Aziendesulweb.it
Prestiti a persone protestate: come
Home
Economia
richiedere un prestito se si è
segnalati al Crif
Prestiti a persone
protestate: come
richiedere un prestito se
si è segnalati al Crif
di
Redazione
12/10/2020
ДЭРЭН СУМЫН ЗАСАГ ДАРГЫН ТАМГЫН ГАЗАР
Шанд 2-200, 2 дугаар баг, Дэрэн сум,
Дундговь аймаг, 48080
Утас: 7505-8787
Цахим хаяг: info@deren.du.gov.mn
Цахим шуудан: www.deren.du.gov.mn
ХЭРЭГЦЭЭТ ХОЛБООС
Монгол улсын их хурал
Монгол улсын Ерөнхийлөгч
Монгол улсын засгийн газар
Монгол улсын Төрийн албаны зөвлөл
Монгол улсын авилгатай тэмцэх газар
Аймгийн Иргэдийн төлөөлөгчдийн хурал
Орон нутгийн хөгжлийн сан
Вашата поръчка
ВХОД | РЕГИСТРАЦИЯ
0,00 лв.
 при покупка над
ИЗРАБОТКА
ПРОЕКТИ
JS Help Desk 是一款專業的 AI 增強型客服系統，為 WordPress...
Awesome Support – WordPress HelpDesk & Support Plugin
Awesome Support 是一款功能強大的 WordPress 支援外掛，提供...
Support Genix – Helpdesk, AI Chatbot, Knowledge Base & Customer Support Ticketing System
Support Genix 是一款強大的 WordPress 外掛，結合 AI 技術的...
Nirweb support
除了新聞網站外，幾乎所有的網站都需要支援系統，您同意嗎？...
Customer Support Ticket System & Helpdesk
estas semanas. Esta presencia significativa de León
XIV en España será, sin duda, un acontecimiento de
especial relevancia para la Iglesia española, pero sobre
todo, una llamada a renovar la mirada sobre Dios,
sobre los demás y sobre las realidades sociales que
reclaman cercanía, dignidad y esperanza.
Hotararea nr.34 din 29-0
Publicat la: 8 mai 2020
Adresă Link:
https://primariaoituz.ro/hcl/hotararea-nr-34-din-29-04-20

============================================================

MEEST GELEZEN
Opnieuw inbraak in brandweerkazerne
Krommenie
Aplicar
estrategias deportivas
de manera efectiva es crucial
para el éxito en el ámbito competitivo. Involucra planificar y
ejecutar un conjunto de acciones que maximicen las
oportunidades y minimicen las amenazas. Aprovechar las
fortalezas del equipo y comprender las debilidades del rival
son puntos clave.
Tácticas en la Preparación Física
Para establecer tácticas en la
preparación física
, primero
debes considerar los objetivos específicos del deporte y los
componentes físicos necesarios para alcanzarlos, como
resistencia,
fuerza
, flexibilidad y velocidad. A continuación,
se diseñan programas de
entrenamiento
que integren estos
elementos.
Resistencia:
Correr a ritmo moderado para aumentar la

============================================================

*ASSIGNMENT*
Take the lines above from the one containing "Утас: 7505-8787" to the one containing "https://primariaoituz.ro/hcl/hotararea-nr-34-din-29-04-20" and retype them exactly, both ends included, with nothing added.

*ANSWER SECTION*
Утас: 7505-8787
Цахим хаяг: info@deren.du.gov.mn
Цахим шуудан: www.deren.du.gov.mn
ХЭРЭГЦЭЭТ ХОЛБООС
Монгол улсын их хурал
Монгол улсын Ерөнхийлөгч
Монгол улсын засгийн газар
Монгол улсын Төрийн албаны зөвлөл
Монгол улсын авилгатай тэмцэх газар
Аймгийн Иргэдийн төлөөлөгчдийн хурал
Орон нутгийн хөгжлийн сан
Вашата поръчка
ВХОД | РЕГИСТРАЦИЯ
0,00 лв.
 при покупка над
ИЗРАБОТКА
ПРОЕКТИ
JS Help Desk 是一款專業的 AI 增強型客服系統，為 WordPress...
Awesome Support – WordPress HelpDesk & Support Plugin
Awesome Support 是一款功能強大的 WordPress 支援外掛，提供...
Support Genix – Helpdesk, AI Chatbot, Knowledge Base & Customer Support Ticketing System
Support Genix 是一款強大的 WordPress 外掛，結合 AI 技術的...
Nirweb support
除了新聞網站外，幾乎所有的網站都需要支援系統，您同意嗎？...
Customer Support Ticket System & Helpdesk
estas semanas. Esta presencia significativa de León
XIV en España será, sin duda, un acontecimiento de
especial relevancia para la Iglesia española, pero sobre
todo, una llamada a renovar la mirada sobre Dios,
sobre los demás y sobre las realidades sociales que
reclaman cercanía, dignidad y esperanza.
Hotararea nr.34 din 29-0
Publicat la: 8 mai 2020
Adresă Link:
https://primariaoituz.ro/hcl/hotararea-nr-34-din-29-04-20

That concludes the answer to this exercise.